===== Exercise inputs
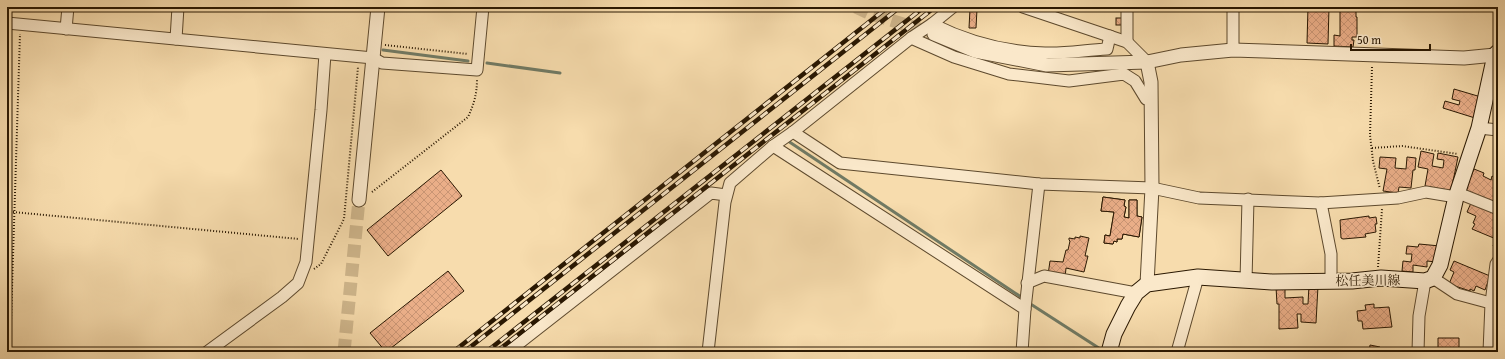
<svg xmlns="http://www.w3.org/2000/svg" width="1505" height="359" viewBox="0 0 1505 359" font-family="'Gentium Book Plus','Noto Serif JP',serif">
	<style>
		.lines { fill: none; stroke-linecap: round; stroke-linejoin: round }
		.stream { stroke: #707a64; stroke-width: 3 }
		.building { fill: url(#building-cross-hatch); stroke: #2a1802 }
		.tertiary-tunnel { stroke: #ceb58b; stroke-width: 13; stroke-dasharray: 13 6; stroke-linecap: butt }
		.minor-casing { stroke: #5d492d; stroke-width: 13 }
		.tertiary-casing { stroke: #5d492d; stroke-width: 15 }
		.secondary-casing { stroke: #2a1802; stroke-width: 17 }
		.path { stroke: #2a1802; stroke-width: 2; stroke-dasharray: 1 2; stroke-linecap: butt }
		.minor { stroke: #fae8ca; stroke-width: 11 }
		.tertiary { stroke: #fae8ca; stroke-width: 13 }
		.secondary { stroke: #fae8ca; stroke-width: 15 }
		.rail-casing { stroke: #2a1802; stroke-width: 4.5 }
		.rail { stroke: #fae8ca; stroke-width: 3; stroke-dasharray: 9; stroke-linecap: butt }
		.labels { text-anchor: middle; stroke-width: 3; stroke-linejoin: round; paint-order: stroke }
		.street-label { font-size: 13px; fill: #2a1802; stroke: #fae8ca }
	</style>
	<defs>
		<pattern id="building-cross-hatch" width="8" height="8" patternUnits="userSpaceOnUse"><rect width="8" height="8" fill="#eaae88"/><path d="M0 0l8 8M0 8l8-8" fill="none" stroke="#c99574"/></pattern>
	</defs>
	<rect width="100%" height="100%" fill="#f7dcad"/>
	<filter id="stains"><feTurbulence type="fractalNoise" baseFrequency=".005" numOctaves="4"/><feColorMatrix values="0 0 0 0 .2 0 0 0 0 .09 0 0 0 0 .02 0 0 0 .5 -.17"/></filter>
	<radialGradient id="worn" r=".72"><stop offset=".6" stop-color="#630" stop-opacity="0"/><stop offset="1" stop-color="#630" stop-opacity=".3"/></radialGradient>
	<g class="lines">
		<g class="stream">
			<polyline points="9,15 9,7"/>
			<polyline points="383,50 468,61"/>
			<polyline points="487,63 560,73"/>
			<polyline points="788,141 1024,299"/>
			<polyline points="7,225 9,28"/>
			<polyline points="1029,303 1105,352"/>
		</g>
	</g>
	<g class="building">
		<polygon points="1308,7 1329,7 1328,44 1307,43"/>
		<polygon points="1344,8 1356,8 1356,17 1357,17 1357,37 1352,37 1352,40 1354,40 1353,47 1334,46 1334,35 1340,36 1340,10 1344,10"/>
		<polygon points="970,9 977,9 976,28 969,28"/>
		<rect x="1116" y="18" width="7" height="7"/>
		<polygon points="1454,89 1481,97 1475,118 1443,108 1445,101 1459,105 1460,101 1452,99"/>
		<polygon points="1421,151 1434,154 1432,166 1443,168 1444,160 1437,159 1438,153 1458,157 1451,191 1425,186 1428,169 1418,167"/>
		<polygon points="1380,157 1396,158 1395,168 1406,169 1407,157 1416,158 1415,170 1413,170 1411,188 1399,187 1398,193 1383,191 1387,169 1379,168"/>
		<polygon points="1474,169 1484,173 1483,176 1491,180 1492,176 1498,179 1498,204 1465,190"/>
		<polygon points="441,170 462,196 388,256 367,230"/>
		<polygon points="1103,197 1125,200 1124,206 1126,207 1124,217 1129,218 1129,200 1137,200 1137,216 1142,217 1139,237 1123,234 1122,239 1117,239 1117,242 1114,241 1113,244 1104,243 1105,235 1110,236 1114,212 1101,211"/>
		<polygon points="1103,197 1125,200 1124,206 1126,207 1124,217 1129,218 1129,200 1137,200 1137,216 1142,217 1139,237 1123,234 1122,239 1117,239 1117,242 1114,241 1113,244 1104,243 1105,235 1110,236 1114,212 1101,211"/>
		<polygon points="1471,203 1497,213 1494,220 1498,221 1498,248 1493,246 1496,239 1472,229 1475,224 1473,223 1476,216 1467,212"/>
		<polygon points="1369,216 1369,218 1376,217 1377,224 1375,224 1376,232 1365,234 1366,237 1343,239 1341,238 1340,220"/>
		<polygon points="1080,236 1089,238 1085,256 1088,256 1084,272 1066,268 1065,278 1048,275 1050,261 1063,262 1066,250 1068,250 1070,241 1069,240 1069,238 1075,239 1075,237 1080,238"/>
		<polygon points="1419,244 1440,246 1436,262 1427,261 1427,267 1413,265 1413,272 1402,271 1403,261 1411,262 1412,254 1406,254 1407,246 1418,247"/>
		<polygon points="1454,261 1490,276 1485,290 1476,286 1474,291 1470,289 1470,291 1449,284 1454,272 1450,270"/>
		<polygon points="448,271 464,291 386,352 370,333"/>
		<polygon points="1309,285 1318,286 1316,323 1301,322 1301,314 1297,314 1298,328 1279,329 1279,304 1277,304 1276,287 1285,286 1285,298 1303,297 1303,304 1308,304"/>
		<polygon points="1374,304 1374,308 1389,307 1392,327 1363,329 1362,321 1358,321 1357,311 1366,310 1365,305"/>
		<polygon points="1438,338 1459,338 1459,348 1473,348 1473,352 1441,352 1441,350 1438,350"/>
		<polygon points="1370,345 1380,347 1379,350 1392,352 1369,352"/>
	</g>
	<g class="lines">
		<g class="tertiary-tunnel">
			<polyline points="856,7 871,14 932,33"/>
			<polyline points="344,352 359,200"/>
		</g>
		<defs>
			<g id="minor">
				<path d="M953,7L932,24C966,41 1006,52 1045,53C1065,54 1086,50 1107,49L1110,36"/>
				<polyline points="1023,7 1127,42 1147,62"/>
				<polyline points="1127,7 1127,42"/>
				<polyline points="7,23 373,58 382,63 477,70 483,7"/>
				<polyline points="66,29 68,7"/>
				<polyline points="911,38 954,57 1009,74 1069,81 1124,74 1135,81 1146,99 1151,99"/>
				<polyline points="176,39 178,7"/>
				<polyline points="1233,50 1233,7"/>
				<polyline points="1479,128 1498,130"/>
				<polyline points="793,132 840,163 1039,184 1152,188 1199,198 1320,203 1398,198 1426,192 1456,197"/>
				<polyline points="773,146 1025,309 1022,352"/>
				<polyline points="1458,193 1498,209"/>
				<polyline points="1321,203 1331,254 1331,281"/>
				<polyline points="1433,278 1457,294 1498,305"/>
				<polyline points="1246,281 1248,199"/>
				<polyline points="1027,283 1044,276 1136,293"/>
				<polyline points="1025,309 1039,184"/>
				<polyline points="207,352 282,297 298,283 306,262 321,110 325,54"/>
				<polyline points="508,352 711,193 726,195"/>
				<polyline points="708,352 725,202 730,183 773,146 793,132 911,38 932,24"/>
				<polyline points="1177,352 1198,277"/>
				<polyline points="1418,352 1419,316 1425,281"/>
				<polyline points="1489,352 1491,303 1496,264 1498,261"/>
			</g>
			<g id="tertiary">
				<polyline points="934,34 975,51 1047,65 1147,62 1181,55 1233,50 1464,58 1495,55"/>
				<polyline points="359,200 378,7"/>
				<polyline points="1147,284 1152,188 1151,82 1147,62"/>
			</g>
			<polyline id="secondary" points="1109,352 1114,334 1128,306 1136,293 1147,284 1198,277 1272,282 1352,281 1381,278 1425,281 1433,278 1440,265 1456,197 1479,128 1495,55 1498,52"/>
		</defs>
		<use href="#minor" class="minor-casing"/>
		<use href="#tertiary" class="tertiary-casing"/>
		<use href="#secondary" class="secondary-casing"/>
		<g class="path">
			<polyline points="385,45 468,54"/>
			<polyline points="1372,67 1370,135 1373,161 1380,189"/>
			<polyline points="1372,148 1402,146 1458,154"/>
			<path d="M372,192L468,117C474,104 477,94 477,79"/>
			<polyline points="13,212 299,239"/>
			<polyline points="1378,267 1382,209"/>
			<polyline points="314,269 321,264 344,219 358,67"/>
			<polyline points="10,352 20,34"/>
		</g>
		<use href="#minor" class="minor"/>
		<use href="#tertiary" class="tertiary"/>
		<use href="#secondary" class="secondary"/>
		<defs>
			<g id="rail">
				<polyline points="453,352 888,7"/>
				<polyline points="464,352 900,7"/>
				<polyline points="486,352 924,7"/>
				<polyline points="496,352 935,7"/>
			</g>
		</defs>
		<use href="#rail" class="rail-casing"/>
		<use href="#rail" class="rail"/>
	</g>
	<g class="labels">
		<g class="street-label">
			<text transform="translate(1368 280) rotate(-1)" y="5">松任美川線</text>
		</g>
	</g>
	<rect width="1505" height="359" fill="none" stroke="#f7dcad" stroke-width="24"/>
	<rect x="8" y="8" width="1489" height="343" fill="none" stroke="#2a1802" stroke-width="2"/>
	<rect x="12" y="12" width="1481" height="335" fill="none" stroke="#2a1802"/>
	<path d="M1351 44v6h79v-6" fill="none" stroke="#2a1802" stroke-width="2"/>
	<text x="1357" y="44" font-size="12" fill="#2a1802" stroke="#fae8ca" stroke-width="3" paint-order="stroke">50 m</text>
	<rect width="100%" height="100%" filter="url(#stains)"/>
	<rect width="100%" height="100%" fill="url(#worn)"/>
</svg>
==========
» Your assignment
Find each line in the data above with the word "size", then copy it.

» Expected answer
		.street-label { font-size: 13px; fill: #2a1802; stroke: #fae8ca }
	<text x="1357" y="44" font-size="12" fill="#2a1802" stroke="#fae8ca" stroke-width="3" paint-order="stroke">50 m</text>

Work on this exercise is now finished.